DIRECTIONS:
Work out how many lines below contain the word "removed". Only the number is wanted.

RECORD EXCERPTS Block Start

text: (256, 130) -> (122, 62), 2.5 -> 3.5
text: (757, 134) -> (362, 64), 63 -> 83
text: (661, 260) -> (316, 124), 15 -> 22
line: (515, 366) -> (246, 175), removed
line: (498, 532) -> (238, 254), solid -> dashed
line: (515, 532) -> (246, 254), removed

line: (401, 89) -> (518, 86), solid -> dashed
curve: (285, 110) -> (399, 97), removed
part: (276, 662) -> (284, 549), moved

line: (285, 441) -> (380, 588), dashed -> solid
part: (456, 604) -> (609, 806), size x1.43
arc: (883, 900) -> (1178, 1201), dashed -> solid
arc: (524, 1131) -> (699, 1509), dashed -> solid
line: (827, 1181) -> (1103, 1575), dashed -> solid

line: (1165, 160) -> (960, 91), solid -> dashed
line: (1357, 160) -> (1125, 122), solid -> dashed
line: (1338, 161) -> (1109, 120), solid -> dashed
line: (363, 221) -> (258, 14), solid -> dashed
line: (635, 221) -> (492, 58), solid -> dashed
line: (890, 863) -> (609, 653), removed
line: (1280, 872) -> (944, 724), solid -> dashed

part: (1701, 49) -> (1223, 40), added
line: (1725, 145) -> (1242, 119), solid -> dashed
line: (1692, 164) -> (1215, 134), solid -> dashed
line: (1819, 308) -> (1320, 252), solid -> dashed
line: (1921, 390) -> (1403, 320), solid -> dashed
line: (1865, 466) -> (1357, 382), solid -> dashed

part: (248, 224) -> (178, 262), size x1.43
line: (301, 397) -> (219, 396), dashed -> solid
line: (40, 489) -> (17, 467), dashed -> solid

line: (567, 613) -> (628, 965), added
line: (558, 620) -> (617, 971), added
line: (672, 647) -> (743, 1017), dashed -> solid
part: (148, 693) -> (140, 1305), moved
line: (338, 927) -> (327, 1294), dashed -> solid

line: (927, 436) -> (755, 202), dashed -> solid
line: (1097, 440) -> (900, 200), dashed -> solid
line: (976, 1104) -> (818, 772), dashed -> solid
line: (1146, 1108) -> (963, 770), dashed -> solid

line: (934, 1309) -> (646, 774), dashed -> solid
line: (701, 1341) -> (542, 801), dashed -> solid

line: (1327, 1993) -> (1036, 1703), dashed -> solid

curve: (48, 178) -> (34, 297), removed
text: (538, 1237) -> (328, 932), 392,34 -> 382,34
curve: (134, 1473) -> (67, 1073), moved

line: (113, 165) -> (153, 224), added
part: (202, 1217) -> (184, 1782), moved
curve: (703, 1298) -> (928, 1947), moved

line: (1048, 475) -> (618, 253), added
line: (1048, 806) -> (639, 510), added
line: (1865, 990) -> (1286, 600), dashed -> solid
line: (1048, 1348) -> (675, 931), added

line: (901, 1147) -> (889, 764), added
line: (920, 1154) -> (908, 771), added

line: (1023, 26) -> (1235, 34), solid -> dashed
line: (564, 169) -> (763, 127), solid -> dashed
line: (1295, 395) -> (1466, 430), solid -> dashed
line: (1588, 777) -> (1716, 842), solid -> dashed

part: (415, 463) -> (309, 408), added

RECORD EXCERPTS Block End

SOLUTION FOR THIS TASK:
5